Demand for performance data is skyrocketing within organizations. Arthur Kordon, leader in the data mining and modeling group at the Dow Chemical Co., says his team has never been so inundated with requests as it has been during the economic crisis. “Executives are coming to us as sources of last hope to get answers,” Kordon says.
It’s not surprising: in times of economic uncertainty, corporate decision makers need every scrap of information they can get to make an informed decision. The importance of data and analytics has also been underscored by the banking crisis. At its heart, banking’s problems were not about greed, excessive risk-taking, and lax regulation, but about data quality, says Thomas Redman, president of Navesink Consulting Group and a keynote speaker at “Predictive Analytics in Perilous Times” a CFO conference held in San Francisco earlier this week.
“The data was wrong, or it simply wasn’t available. Bad data and the lack of transparency made it easier for the greed to go unchecked,” says Redman, a former Bell Labs quality specialist. In some cases, data was also mishandled, misused, or not used at all.
It behooves CFOs and other senior executives to head off such problems with a more proactive and aggressive strategy to capture high-quality data and leverage it in decision making, according to Redman. The consequences of not doing so: acting on data and analyses that should not be trusted or not acting on data and analyses that should be trusted. Both come with high costs.
So where should CFOs aim their guns? While past data errors can be costly, management’s energy is better spent on preventing future errors, Redman says – that can reduce the cost of poor data quality by one-half to two-thirds, he says. “When you find root causes you eliminate thousands of future errors at a stretch.”
From that starting point, there are many things CFOs can do to improve data accuracy. Two key tasks: establishing controls at all organizational levels to halt simple errors and formalizing management’s accountability for data quality.

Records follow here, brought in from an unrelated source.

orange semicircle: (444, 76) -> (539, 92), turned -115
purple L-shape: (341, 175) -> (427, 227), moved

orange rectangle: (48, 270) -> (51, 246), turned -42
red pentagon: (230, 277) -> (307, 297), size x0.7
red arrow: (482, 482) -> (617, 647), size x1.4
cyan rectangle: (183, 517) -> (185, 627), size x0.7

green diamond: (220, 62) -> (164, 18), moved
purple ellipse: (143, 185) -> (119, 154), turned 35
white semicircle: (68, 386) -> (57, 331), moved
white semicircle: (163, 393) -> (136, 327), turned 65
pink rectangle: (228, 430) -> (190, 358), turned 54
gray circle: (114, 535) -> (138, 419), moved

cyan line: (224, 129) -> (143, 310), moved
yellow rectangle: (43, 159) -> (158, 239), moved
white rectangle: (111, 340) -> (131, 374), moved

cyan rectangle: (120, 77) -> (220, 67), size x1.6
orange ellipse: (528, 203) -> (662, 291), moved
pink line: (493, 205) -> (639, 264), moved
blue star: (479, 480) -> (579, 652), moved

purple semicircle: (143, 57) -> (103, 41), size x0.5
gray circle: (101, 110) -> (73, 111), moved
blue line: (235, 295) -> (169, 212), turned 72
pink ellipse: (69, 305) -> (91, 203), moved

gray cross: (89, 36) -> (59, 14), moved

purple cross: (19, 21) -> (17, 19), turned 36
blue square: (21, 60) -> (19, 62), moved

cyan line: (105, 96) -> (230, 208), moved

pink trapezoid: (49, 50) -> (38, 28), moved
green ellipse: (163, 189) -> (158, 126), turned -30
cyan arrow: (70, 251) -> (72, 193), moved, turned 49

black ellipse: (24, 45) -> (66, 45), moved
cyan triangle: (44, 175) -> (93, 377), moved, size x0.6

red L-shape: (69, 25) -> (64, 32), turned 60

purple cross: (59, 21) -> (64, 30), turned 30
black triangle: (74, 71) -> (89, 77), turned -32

The responsibility for data lies with business, not the information-technology department, Redman stresses. That requires managers to measure data quality at the source – and in terms meaningful to business units. For a bank, a quality measure could be as simple as the percent of customer statements that contain an error. For the U.S. Defense Logistics agency, the supplier to the Defense Department, it could be the percentage of weapons systems that ship on time to battlefield troops in Afghanistan.
Top-flight organizations also typically invest time to extract high-quality data from suppliers. “You must work back into your supply chain to make sure you know the quality of the ‘raw materials’ that go into things like financial products,” Redman says.
Striving for continuous improvement and setting aggressive error-rate targets are also habits that leading companies adopt, as is leadership from a broad-based, senior management team. What’s more, management will support cleanup efforts if they see it as crucial to overall corporate strategy.